András Kerékgyártó: The Finns are very straightforward and I was very aware that the criticisms were very open and that the tutor would check our works from every possible perspective and question the smallest aspect, why that screw? why there? And then that really helps you understand your own work better, so much so that I think the Biela chair is more interesting from below than above.
smow blog: Briefly to end, looking to the future, are you planning staying in Budapest, or……
András Kerékgyártó: Currently I am pretty happy with how things have worked, with the partners I have found and with the projects I am developing, and so for the immediate future I am more or less tied to Budapest. However things will change and I could well imagine moving somewhere else and experiencing a different environment if the chance arose and the situation was good, but that is all open at the moment.
smow blog: And might we find you going back to car design at some point?

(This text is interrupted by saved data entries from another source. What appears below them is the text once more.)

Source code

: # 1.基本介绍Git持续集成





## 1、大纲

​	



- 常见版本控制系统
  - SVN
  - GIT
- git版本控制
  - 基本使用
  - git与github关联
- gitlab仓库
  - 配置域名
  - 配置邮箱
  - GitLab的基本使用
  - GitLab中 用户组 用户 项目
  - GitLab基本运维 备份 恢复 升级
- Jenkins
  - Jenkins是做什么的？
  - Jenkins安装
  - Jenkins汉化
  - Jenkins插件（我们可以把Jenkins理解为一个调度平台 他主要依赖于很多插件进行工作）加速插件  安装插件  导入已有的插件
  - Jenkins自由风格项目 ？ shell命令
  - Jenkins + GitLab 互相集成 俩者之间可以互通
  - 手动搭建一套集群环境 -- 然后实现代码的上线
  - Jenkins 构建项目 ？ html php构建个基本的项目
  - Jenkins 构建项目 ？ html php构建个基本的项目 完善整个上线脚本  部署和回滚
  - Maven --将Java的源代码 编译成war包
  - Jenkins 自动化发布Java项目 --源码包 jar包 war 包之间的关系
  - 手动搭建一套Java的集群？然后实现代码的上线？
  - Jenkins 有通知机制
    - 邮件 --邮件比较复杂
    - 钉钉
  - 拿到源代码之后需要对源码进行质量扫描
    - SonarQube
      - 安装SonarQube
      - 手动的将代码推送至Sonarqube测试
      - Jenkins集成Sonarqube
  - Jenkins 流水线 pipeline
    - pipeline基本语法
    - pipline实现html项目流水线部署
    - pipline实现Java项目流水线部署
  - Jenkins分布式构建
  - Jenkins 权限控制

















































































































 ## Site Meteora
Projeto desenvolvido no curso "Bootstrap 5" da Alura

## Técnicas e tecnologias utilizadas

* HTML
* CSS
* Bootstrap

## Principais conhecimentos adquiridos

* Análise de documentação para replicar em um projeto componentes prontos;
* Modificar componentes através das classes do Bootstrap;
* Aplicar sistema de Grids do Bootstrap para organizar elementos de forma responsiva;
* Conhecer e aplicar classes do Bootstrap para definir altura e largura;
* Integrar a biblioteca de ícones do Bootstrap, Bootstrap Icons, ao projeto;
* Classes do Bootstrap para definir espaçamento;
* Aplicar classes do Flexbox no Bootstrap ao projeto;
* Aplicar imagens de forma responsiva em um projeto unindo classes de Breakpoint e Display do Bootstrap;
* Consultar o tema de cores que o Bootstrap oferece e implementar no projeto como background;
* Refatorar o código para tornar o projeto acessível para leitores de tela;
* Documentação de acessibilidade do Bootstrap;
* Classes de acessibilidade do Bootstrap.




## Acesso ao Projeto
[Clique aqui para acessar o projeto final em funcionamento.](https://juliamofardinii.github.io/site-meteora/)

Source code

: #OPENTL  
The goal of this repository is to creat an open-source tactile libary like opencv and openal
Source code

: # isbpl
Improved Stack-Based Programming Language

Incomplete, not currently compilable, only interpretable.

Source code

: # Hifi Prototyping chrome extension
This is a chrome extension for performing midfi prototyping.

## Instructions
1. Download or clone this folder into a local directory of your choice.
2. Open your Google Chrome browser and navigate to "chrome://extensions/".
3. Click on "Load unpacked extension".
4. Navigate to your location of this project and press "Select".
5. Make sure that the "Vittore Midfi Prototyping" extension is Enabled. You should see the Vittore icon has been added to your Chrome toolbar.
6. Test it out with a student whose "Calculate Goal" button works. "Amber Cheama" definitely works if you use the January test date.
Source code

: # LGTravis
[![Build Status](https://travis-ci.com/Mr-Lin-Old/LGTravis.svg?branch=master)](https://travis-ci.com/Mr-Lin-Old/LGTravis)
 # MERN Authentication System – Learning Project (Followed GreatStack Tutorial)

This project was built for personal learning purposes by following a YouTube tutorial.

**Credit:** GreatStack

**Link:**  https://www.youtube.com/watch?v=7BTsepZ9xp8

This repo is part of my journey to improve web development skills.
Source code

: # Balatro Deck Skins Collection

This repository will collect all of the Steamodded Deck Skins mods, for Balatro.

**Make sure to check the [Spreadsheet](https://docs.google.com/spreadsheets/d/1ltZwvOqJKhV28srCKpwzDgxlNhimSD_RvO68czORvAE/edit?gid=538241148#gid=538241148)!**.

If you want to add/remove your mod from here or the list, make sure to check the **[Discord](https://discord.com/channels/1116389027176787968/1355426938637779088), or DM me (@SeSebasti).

András Kerékgyártó: No I can’t see that happening. As I said earlier I need the depth that furniture design offers and I don’t really feel comfortable with something that only goes, lets say, skin deep. As designers we have a great responsibility, we’re designing things for people and I wouldn’t feel comfortable with a project which is only skin deep, rather I need to be sure that I have done everything in my power to ensure I have created a worthwhile project that people enjoy using and which adds value to their lives.